Guidance: This skill appears to implement the Greptile API as advertised, but it requires you to provide or allow access to a Git host token which the wrapper will forward to api.greptile.com. Only proceed if you trust that third-party service. If you decide to use it: (1) create a GitHub PAT with the minimum scopes needed (avoid using a personal/all-access token), (2) avoid using a token that grants org- or account-level admin access, (3) consider authenticating via a temporary token or using a test repository first, (4) be aware the script will read 'gh auth token' if you don't supply a token environment variable (so local gh CLI credentials can be used), and (5) note the script calls python3 but python3 is not declared as a required binary — ensure python3 is available in your environment. If you cannot verify greptile.com's provenance or privacy policy, treat this as high-risk and avoid providing high-privilege credentials.

Review Dimensions

Purpose & Capability: noteThe name/description match the included script and instructions: the skill queries and manages Greptile-indexed repos and requires a GREPTILE_TOKEN plus a GitHub/GitLab token. Asking for a Git host token is plausible because the script forwards it to the Greptile API so Greptile can access private repos. However the package has no homepage/source and the publisher identity is unknown, which reduces provenance confidence.
Instruction Scope: okSKILL.md confines runtime actions to calling scripts/greptile.sh which performs API calls (index/status/query/search) against https://api.greptile.com/v2. The instructions do not attempt to read unrelated files or exfiltrate arbitrary local data. They do, however, instruct the wrapper to obtain a GitHub token via 'gh auth token' if an env var is not provided (this reads local gh CLI auth state).

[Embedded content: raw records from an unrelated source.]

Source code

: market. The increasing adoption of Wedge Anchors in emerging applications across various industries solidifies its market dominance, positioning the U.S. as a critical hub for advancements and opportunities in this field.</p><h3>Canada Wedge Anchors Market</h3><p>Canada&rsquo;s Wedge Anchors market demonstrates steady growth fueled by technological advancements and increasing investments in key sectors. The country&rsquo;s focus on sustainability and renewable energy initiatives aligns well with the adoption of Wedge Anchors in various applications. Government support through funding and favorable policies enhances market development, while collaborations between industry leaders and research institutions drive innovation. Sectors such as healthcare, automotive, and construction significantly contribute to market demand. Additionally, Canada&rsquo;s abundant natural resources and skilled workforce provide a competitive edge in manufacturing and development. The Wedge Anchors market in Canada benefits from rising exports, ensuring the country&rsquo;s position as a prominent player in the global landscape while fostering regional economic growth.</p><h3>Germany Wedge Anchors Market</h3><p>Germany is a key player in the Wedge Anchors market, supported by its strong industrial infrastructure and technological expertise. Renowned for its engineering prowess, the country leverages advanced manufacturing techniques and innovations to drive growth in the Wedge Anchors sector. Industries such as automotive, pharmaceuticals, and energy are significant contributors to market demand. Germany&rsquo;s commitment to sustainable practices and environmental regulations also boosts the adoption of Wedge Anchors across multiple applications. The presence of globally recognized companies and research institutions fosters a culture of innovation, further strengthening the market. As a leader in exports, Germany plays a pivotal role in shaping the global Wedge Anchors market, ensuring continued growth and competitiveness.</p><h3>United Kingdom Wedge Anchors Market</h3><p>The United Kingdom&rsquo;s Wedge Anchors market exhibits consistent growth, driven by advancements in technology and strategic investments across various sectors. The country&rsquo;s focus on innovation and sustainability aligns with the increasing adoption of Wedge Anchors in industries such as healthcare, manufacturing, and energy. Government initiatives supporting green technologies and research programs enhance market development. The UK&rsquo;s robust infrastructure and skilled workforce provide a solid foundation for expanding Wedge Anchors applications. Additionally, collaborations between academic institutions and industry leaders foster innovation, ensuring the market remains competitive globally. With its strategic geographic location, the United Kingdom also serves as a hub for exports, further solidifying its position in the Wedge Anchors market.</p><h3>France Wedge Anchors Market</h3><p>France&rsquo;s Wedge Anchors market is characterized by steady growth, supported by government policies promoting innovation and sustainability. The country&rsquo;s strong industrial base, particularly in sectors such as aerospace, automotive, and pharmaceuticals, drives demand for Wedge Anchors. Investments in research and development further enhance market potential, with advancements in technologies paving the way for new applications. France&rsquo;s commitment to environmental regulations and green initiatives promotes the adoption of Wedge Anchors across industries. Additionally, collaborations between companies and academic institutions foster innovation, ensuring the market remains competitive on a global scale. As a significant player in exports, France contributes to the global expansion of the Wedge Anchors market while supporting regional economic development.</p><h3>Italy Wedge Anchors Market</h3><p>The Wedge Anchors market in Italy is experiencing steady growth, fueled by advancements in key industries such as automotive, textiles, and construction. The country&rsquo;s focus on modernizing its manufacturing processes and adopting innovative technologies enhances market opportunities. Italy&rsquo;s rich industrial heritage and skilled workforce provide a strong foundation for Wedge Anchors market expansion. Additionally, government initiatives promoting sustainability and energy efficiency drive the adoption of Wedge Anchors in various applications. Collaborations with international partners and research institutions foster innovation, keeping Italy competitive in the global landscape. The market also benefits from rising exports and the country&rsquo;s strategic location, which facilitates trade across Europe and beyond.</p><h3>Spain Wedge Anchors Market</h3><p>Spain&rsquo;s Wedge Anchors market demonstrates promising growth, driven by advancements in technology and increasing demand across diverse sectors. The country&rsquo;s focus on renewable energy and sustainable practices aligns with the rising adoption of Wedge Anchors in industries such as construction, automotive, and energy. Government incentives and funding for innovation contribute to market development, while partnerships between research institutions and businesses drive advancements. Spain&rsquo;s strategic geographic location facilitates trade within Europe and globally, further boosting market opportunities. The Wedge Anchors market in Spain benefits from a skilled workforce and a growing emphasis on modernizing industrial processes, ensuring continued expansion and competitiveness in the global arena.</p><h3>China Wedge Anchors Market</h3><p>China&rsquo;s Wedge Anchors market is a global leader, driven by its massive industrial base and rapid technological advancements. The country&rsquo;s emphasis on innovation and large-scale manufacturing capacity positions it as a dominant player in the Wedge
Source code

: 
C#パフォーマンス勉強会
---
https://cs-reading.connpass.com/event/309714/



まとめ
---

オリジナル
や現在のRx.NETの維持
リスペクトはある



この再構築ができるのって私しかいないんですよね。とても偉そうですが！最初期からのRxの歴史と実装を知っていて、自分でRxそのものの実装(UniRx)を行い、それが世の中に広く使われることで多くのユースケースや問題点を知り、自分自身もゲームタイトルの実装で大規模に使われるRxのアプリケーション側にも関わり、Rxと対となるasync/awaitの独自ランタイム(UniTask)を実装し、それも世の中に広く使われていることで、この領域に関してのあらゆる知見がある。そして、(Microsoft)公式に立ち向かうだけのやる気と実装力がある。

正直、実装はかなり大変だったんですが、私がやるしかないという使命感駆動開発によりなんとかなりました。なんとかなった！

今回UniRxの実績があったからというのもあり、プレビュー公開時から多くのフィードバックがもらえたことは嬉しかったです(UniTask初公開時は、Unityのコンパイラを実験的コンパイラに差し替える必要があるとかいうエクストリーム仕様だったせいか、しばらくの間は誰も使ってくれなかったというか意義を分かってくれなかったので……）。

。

Install Mechanism: okNo install spec — instruction-only plus a small script shipped with the skill. Nothing is downloaded or written to disk during installation by the registry, so install risk is low.
Credentials: concernThe script requires GREPTILE_TOKEN and a Git host token (GITHUB_TOKEN or GREPTILE_GITHUB_TOKEN) and forwards the Git token to api.greptile.com via the 'X-GitHub-Token' header. Sending your GitHub PAT to a third-party API is a high-privilege action; it may be justified for indexing private repos, but you should only provide a minimal-scope token and only if you trust greptile.com. The script also attempts to call 'gh auth token' (reads local gh CLI credentials) — GH CLI access is declared as a required binary, but the script uses python3 for URL quoting while python3 is not listed in the declared required binaries (runtime mismatch).
Persistence & Privilege: okThe skill is not always-enabled and does not request persistent system-wide modifications. It does not modify other skills or system settings.